About this task: Records follow. Copy every line with "Navigation".

(Collected data)
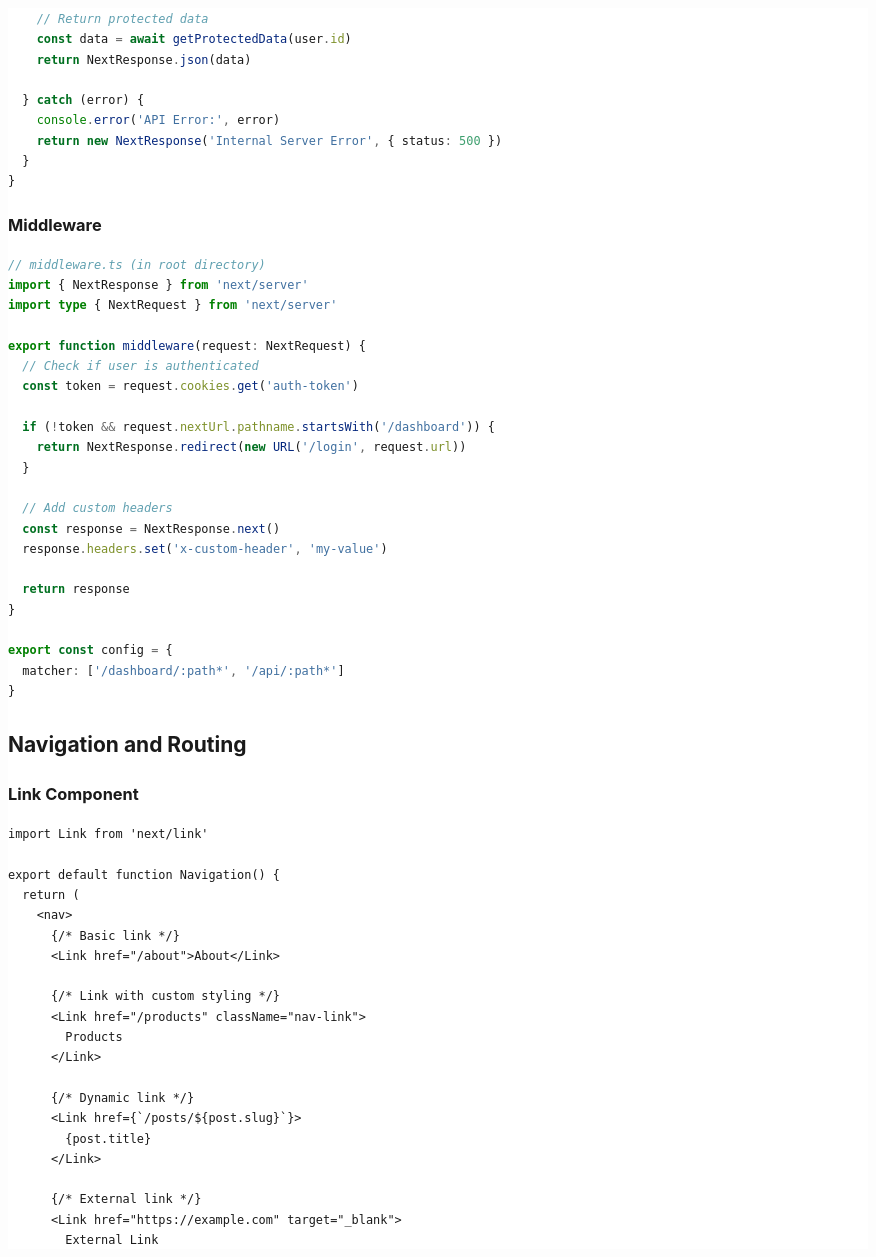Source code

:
 ```typescript
    // Return protected data
    const data = await getProtectedData(user.id)
    return NextResponse.json(data)
    
  } catch (error) {
    console.error('API Error:', error)
    return new NextResponse('Internal Server Error', { status: 500 })
  }
}
```

### Middleware
```typescript
// middleware.ts (in root directory)
import { NextResponse } from 'next/server'
import type { NextRequest } from 'next/server'

export function middleware(request: NextRequest) {
  // Check if user is authenticated
  const token = request.cookies.get('auth-token')
  
  if (!token && request.nextUrl.pathname.startsWith('/dashboard')) {
    return NextResponse.redirect(new URL('/login', request.url))
  }
  
  // Add custom headers
  const response = NextResponse.next()
  response.headers.set('x-custom-header', 'my-value')
  
  return response
}

export const config = {
  matcher: ['/dashboard/:path*', '/api/:path*']
}
```

## Navigation and Routing

### Link Component
```tsx
import Link from 'next/link'

export default function Navigation() {
  return (
    <nav>
      {/* Basic link */}
      <Link href="/about">About</Link>
      
      {/* Link with custom styling */}
      <Link href="/products" className="nav-link">
        Products
      </Link>
      
      {/* Dynamic link */}
      <Link href={`/posts/${post.slug}`}>
        {post.title}
      </Link>
      
      {/* External link */}
      <Link href="https://example.com" target="_blank">
        External Link
```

The completed task:
## Navigation and Routing
export default function Navigation() {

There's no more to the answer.